PROOF OF THE THEOREM
The theorem can be proved by cleverly combining the Hahn-Banach theorem and the Riesz Representation Theorem. The technical details of the proof, however, are less interesting than the form of argument used by Cybenko. This form was first described by Aristotle, has a fancy latin name (reductio ad absurdum), and turns out to be quite fancy itself:
“Reductio ad absurdum … is one of a mathematician’s finest weapons. It is a far finer gambit than any chess play: a chess player may offer the sacrifice of a pawn or even a piece, but a mathematician offers the game.” [G.H. Hardy]
In a nutshell, reductio ad absurdum consists of assuming that a theorem is false and that this assumption leads to a nonsense, thereby concluding that, in order to avoid this nonsense, the theorem has to be true. In practice, skipping the mathematical details, the line of reasoning of this form of argument looks like this:
There is a joke loved by physicists about a mathematician that, while sleeping in a hotel, wakes up to the smell of smoke and sees the TV on fire. At first worried, he looks into the bathroom and is instantaneously relieved by the presence of a fire bucket. Having determined that a solution to the fire exists, he happily goes back to sleep.
This joke makes fun of existence theorems, i.e. theorems showing that something exists without giving any hint on how to construct it.
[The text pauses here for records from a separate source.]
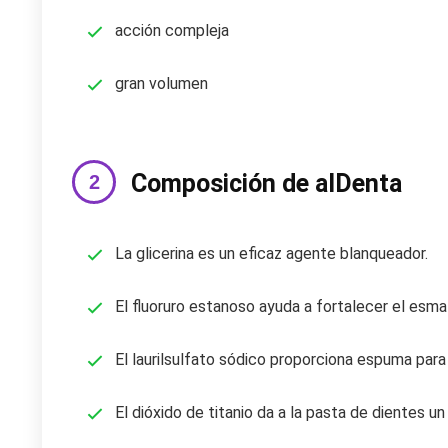
acción compleja
gran volumen
Composición de alDenta
La glicerina es un eficaz agente blanqueador.
El fluoruro estanoso ayuda a fortalecer el esmal
El laurilsulfato sódico proporciona espuma para
El dióxido de titanio da a la pasta de dientes un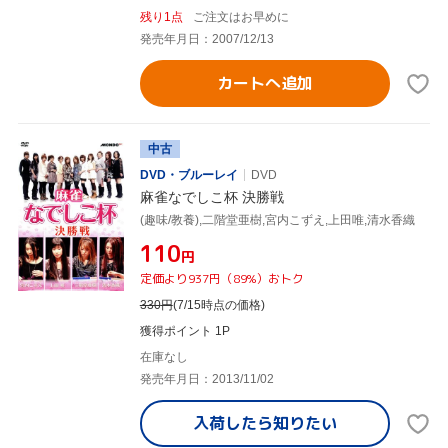
残り1点
ご注文はお早めに
発売年月日：2007/12/13
カートへ追加
中古
DVD・ブルーレイ
DVD
麻雀なでしこ杯 決勝戦
(趣味/教養),二階堂亜樹,宮内こずえ,上田唯,清水香織
¥110
円
定価より937円（89%）おトク
330
円
(7/15時点の価格)
獲得ポイント 1P
在庫なし
発売年月日：2013/11/02
入荷したら
知りたい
The universal approximation theorem falls within this category and many physicists with a more “applicative” vocation would be skeptic about its importance and practical implications.
I tend to disagree with this viewpoint. The universal theorem tells us that, if we have a function, the treasure quest for an artificial neural network approximating our function is not hopeless. We know that the treasure is there, we need to find it or at least something close enough thereto.
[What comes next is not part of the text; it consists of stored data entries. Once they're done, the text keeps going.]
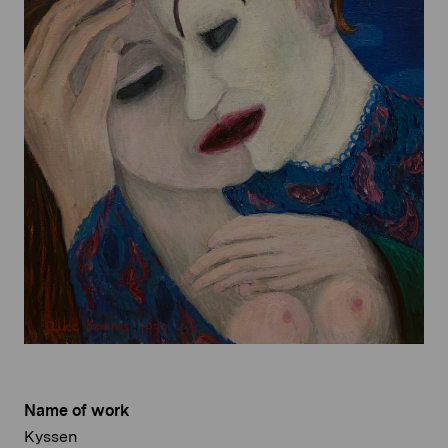
Name of work
Kyssen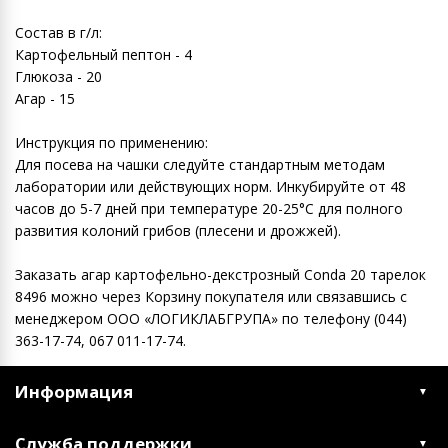
Состав в г/л:
Картофельный пептон - 4
Глюкоза - 20
Агар - 15
Инструкция по применению:
Для посева на чашки следуйте стандартным методам
лаборатории или действующих норм. Инкубируйте от 48
часов до 5-7 дней при температуре 20-25°C для полного
развития колоний грибов (плесени и дрожжей).
Заказать агар картофельно-декстрозный Conda 20 тарелок
8496 можно через Корзину покупателя или связавшись с
менеджером ООО «ЛОГИКЛАБГРУПА» по телефону (044)
363-17-74, 067 011-17-74.
Информация
Служба поддержки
POST SCRIPTA: FURTHER READING
An attentive eye would immediately recognise that the theorem deals with a relatively narrow class of functions, namely the continuous ones. Unfortunately, continuous functions are not the end of the story: in many mathematical and technical areas many interesting functions turn out to be discontinuous. Notably, decision functions, which are ubiquitous in the field of artificial neural networks, are typically discontinuous.
Not surprisingly, as mathematicians strive to generalise, other classes of function, e.g. the Lebesgue measurable functions, have been proven to be approximable by artificial neural networks. Cybenko’s article provides us with a theorem dealing with decision functions.
Moreover, Cybenko’s theorem leaves open the question on whether neural networks comprising Rectified Linear Unit (ReLU) activation functions, e.g. deep neural networks, are suitable for approximating functions. Not unexpectedly, given the importance of such networks, this issue has been investigated and it has been shown that continuous functions may be approximated by neural networks comprising ReLU activation functions and, more generally, non-polynomial activation functions.
It is worth noticing that Cybenko’s theorem does not set any limit on the numbers of neurons of the hidden layer which, due to the curse of dimensionality, is likely to become huge as the number of inputs increases. It turns out, however, that any Lebesgue measurable function with n inputs may be approximated by a neural network with layers having n+4 neurons at most. In the case of continuous functions, the approximating neural network may be slightly “slimmer”. In particular, it has been shown that any continuous function may be approximated by a neural network comprising layers with n+1 neurons at most.
Finally, it as been shown that also continuous vector-based functions, i.e. continuous functions having vectors as output, may be approximated by neural networks.